Magnum 44 Spécial présente une situation relativement classique, celle d’une petite ville, Bari, sous la coupe d’un mafieux influent contre lequel tente de lutter un flic qui a le sentiment, comme l’expriment régulièrement les dialogues des polars italiens, d’avoir les mains liées. Ce qui change, c’est d’abord la complexité du personnage de flic, le commissaire Jacovella. Prêt comme ses alter-ego à enfreindre les règles pour arriver à ses fins, usé par les non-lieux qui remettent dans la rue les mafieux comme l’illustre la scène du procès en début de film, il conserve une volonté d’éducation morale, il reste un homme qui croit encore à sa mission. C’est pour cela qu’il rosse le jeune voleur de cigarette, pour l’empêcher de sombrer du mauvais côté de la ligne rouge, et c’est pour cela qu’il remotive ses hommes face aux critiques des journaux et face au cadavre de leur collègue, abattu lors du casse du camion blindé. Jacovella n’est pas une réplique des flics incarnés par Maurizio Merli, exemples typiques des personnages du genre, il est plus mesuré, on sent la fibre sociale du personnage dans le jeu fin de l’excellent John Saxon. Jacovelli n’est pas seulement là pour nettoyer les rues l’arme au poing, sans réfléchir aux conséquences.

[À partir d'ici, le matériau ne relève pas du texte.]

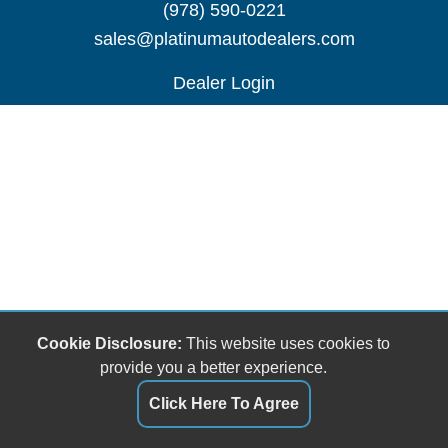
(978) 590-0221
sales@platinumautodealers.com
Dealer Login
Cookie Disclosure:
This website uses cookies to
provide you a better experience.
Click Here To Agree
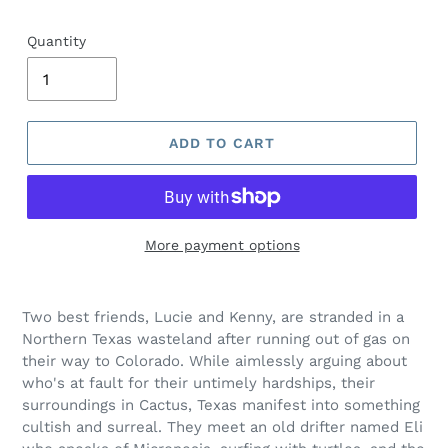
price
Quantity
ADD TO CART
More payment options
Adding
product
Two best friends, Lucie and Kenny, are stranded in a
to
Northern Texas wasteland after running out of gas on
your
their way to Colorado. While aimlessly arguing about
cart
who's at fault for their untimely hardships, their
surroundings in Cactus, Texas manifest into something
cultish and surreal. They meet an old drifter named Eli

Autre singularité, celle du personnage d’Antonio Blasi, le jeune homme dont la vie va basculer en participant au casse du camion blindé. Il est le personnage qui incarne la fin du miracle économique italien. Pour pouvoir sortir de sa condition et grimper l’échelle sociale, pour simplement pouvoir se marier et permettre à sa famille de vivre, il doit passer du côté d’une violence qu’il réprouve. Pour preuve son remord immédiat alors qu’il tue le policier lors du braquage, une scène très rare dans un genre qui regorge de criminels sans vergogne. Ce personnage, incarné par un Lino Capolicchio plus habitué au cinéma d’auteur et pourtant très à l’aise dans le film, oriente le propos vers une thématique plus souvent présente dans la comédie à l’italienne que dans le polar, celle du mirage qu’a constitué le miracle économique, et la condition précaire de la jeunesse italienne qui s’enfonce dans l’ombre, ce qui est traduit par l’assombrissement progressif des décors dans lesquels évolue Blasi tout au long du film.

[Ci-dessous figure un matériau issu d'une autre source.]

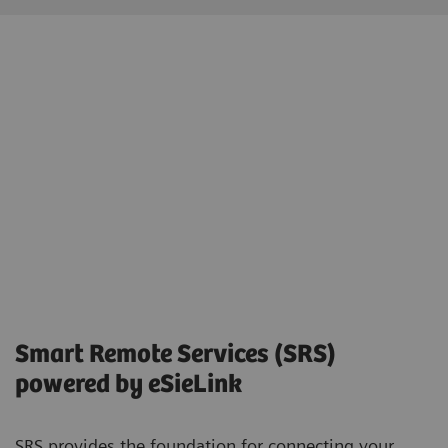
Smart Remote Services (SRS)
powered by eSieLink
SRS provides the foundation for connecting your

Magnum 44 Spécial introduit également une composante rare, celle de la presse, qui vient s’immiscer entre policiers et criminels pour alimenter le débat moral proposé par le film. Maselli, le patron du journal local, s’oppose à Jacovella sur ses méthodes mais n’est pas, d’une manière simpliste, la voix d’un lobby anti-police. Comme Jacovella, il ne dort pas, et s’engage totalement dans son enquête pour trouver Blasi et le sauver, de son point de vue, de la police comme de la mafia. Cours-t-il après un idéal de justice ou veut-il simplement gonfler les ventes de son journal ? Les deux, Massi ne tranche pas, et filme tout à la fois la course de Maselli vers le sensationnel et son idéal de justice, sa volonté d’éduquer ses lecteurs pour sortir de la logique de violence impliquant police et crime organisé qui va tuer Blasi. Massi filme ainsi trois pouvoirs italiens, la Police, le Crime et la Presse. Alors que le polar met généralement au prise les deux premiers, pour démontrer à quel point les deux sont des rouages équivalents dans la violence qui ravage l’Italie des années 70, Magnum 44 Spécial ajoute avec la Presse une donnée supplémentaire dans l’équation, qui vient à la fois ajouter du danger dans la société, en exposant ici Blasi, dont la vie est menacée, mais qui incarne aussi une porte de sortie, une solution morale à la situation dramatique de l’Italie des années 70. C’est d’ailleurs le constat que fait le mafieux Ragusa lorsqu’il dit que le journaliste Maselli est son ennemi le plus dangereux, comprenant que son message est la menace la plus dangereuse à la spirale de la violence dont il profite largement. Ragusa lui-même un mafieux inhabituel. Puissant, violent et ayant accès par la corruption au pouvoir politique, il a le statut de nombreux mafieux cinématographiques, mais sa cécité lui donne une posture différente. Il est très influent sur un cercle très proche, mais concrètement aveugle au reste du monde, on comprend qu’il ne perçoit en aucun cas son impact, ni même son pouvoir finalement limité aux quelques hommes de main qu’il connaît. Ragusi est un homme très puissant, comme on le voit dès l’ouverture du film, mais aussi très isolé et finalement très limité, un personnage complexe brillamment interprété par le vétéran Lee J. Cobb, qui collaborait alors pour la quatrième fois avec Massi, et dont on sent une véritable implication dans le rôle.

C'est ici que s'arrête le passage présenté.